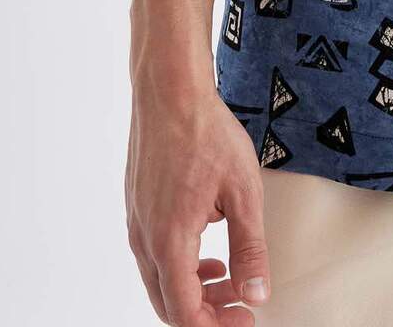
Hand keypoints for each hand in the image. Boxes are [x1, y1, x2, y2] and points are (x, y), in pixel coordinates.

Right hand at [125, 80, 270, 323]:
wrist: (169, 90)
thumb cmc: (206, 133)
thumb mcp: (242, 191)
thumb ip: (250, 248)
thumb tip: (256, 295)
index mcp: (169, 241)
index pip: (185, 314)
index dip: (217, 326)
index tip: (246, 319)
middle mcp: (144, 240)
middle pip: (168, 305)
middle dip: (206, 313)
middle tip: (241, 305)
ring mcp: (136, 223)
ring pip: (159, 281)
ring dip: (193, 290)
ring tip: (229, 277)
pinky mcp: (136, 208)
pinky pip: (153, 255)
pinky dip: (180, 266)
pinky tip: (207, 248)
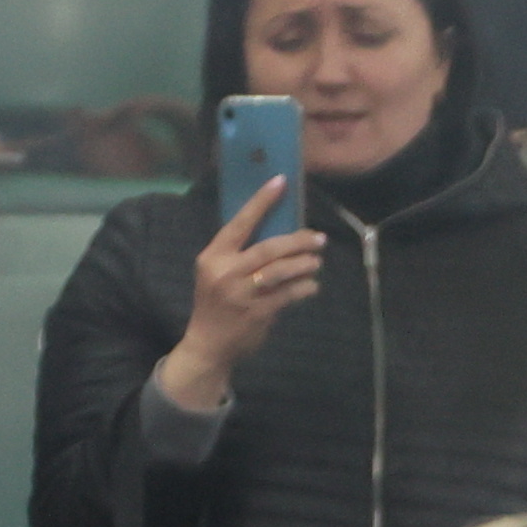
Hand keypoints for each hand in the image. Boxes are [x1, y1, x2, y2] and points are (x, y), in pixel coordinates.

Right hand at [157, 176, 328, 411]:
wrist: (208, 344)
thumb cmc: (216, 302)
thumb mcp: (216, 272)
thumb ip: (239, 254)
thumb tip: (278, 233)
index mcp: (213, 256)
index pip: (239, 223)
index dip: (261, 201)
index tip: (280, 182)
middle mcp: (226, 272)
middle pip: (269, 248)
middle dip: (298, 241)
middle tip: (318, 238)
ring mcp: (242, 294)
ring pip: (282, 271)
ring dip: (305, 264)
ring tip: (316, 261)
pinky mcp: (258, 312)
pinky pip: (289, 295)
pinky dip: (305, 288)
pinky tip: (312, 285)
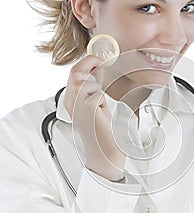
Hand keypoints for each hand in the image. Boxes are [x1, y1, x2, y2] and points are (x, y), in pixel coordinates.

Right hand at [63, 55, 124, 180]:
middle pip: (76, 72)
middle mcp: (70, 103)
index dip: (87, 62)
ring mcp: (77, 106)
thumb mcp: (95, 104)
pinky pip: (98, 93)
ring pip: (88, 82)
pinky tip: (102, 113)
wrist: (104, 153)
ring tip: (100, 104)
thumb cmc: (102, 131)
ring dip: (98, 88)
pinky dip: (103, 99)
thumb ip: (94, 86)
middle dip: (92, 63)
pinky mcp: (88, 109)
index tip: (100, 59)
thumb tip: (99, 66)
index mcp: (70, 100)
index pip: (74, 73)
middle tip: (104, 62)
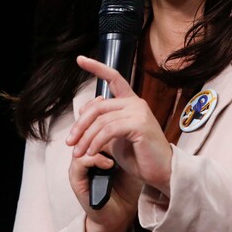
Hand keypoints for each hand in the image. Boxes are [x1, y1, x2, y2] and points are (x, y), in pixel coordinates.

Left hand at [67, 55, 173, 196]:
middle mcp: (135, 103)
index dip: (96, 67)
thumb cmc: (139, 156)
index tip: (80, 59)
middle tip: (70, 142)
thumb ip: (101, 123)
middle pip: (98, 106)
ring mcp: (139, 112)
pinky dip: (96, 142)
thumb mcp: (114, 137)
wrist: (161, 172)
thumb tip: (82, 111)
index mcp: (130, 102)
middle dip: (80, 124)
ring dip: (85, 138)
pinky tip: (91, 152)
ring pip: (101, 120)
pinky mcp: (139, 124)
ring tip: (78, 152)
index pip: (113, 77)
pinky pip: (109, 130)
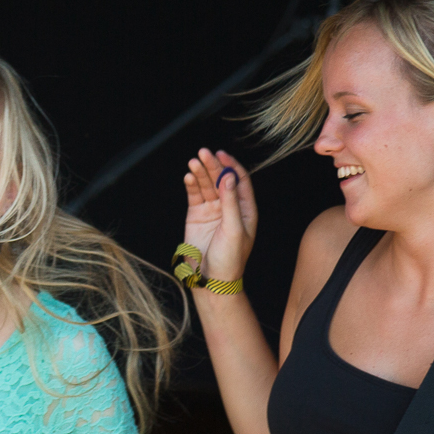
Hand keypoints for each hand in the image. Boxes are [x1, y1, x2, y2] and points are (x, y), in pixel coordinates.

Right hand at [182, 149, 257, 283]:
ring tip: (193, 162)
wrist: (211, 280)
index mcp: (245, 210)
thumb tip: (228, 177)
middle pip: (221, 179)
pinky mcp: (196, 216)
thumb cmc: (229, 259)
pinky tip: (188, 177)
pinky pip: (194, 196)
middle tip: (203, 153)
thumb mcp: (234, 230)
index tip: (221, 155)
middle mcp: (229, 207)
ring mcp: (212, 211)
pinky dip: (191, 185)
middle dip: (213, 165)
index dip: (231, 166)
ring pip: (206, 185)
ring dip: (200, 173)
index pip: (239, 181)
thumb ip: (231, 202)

__Problem details__
Return exactly what appears from the opening line of the material through the line with "middle pip: (168, 305)", apart from the pictures.

__Written response__
Hand keypoints for each hand in the image. Boxes are [x1, y1, x2, y2] and points are (x, y), in pixel coordinates.

Right hand at [125, 80, 270, 323]:
wrist: (169, 90)
thumb cmc: (206, 133)
thumb mcp: (242, 191)
thumb ip: (250, 248)
thumb tip: (256, 295)
index mcp: (169, 241)
index pip: (185, 314)
index dip: (217, 326)
index tip: (246, 319)
middle mcp: (144, 240)
middle pip: (168, 305)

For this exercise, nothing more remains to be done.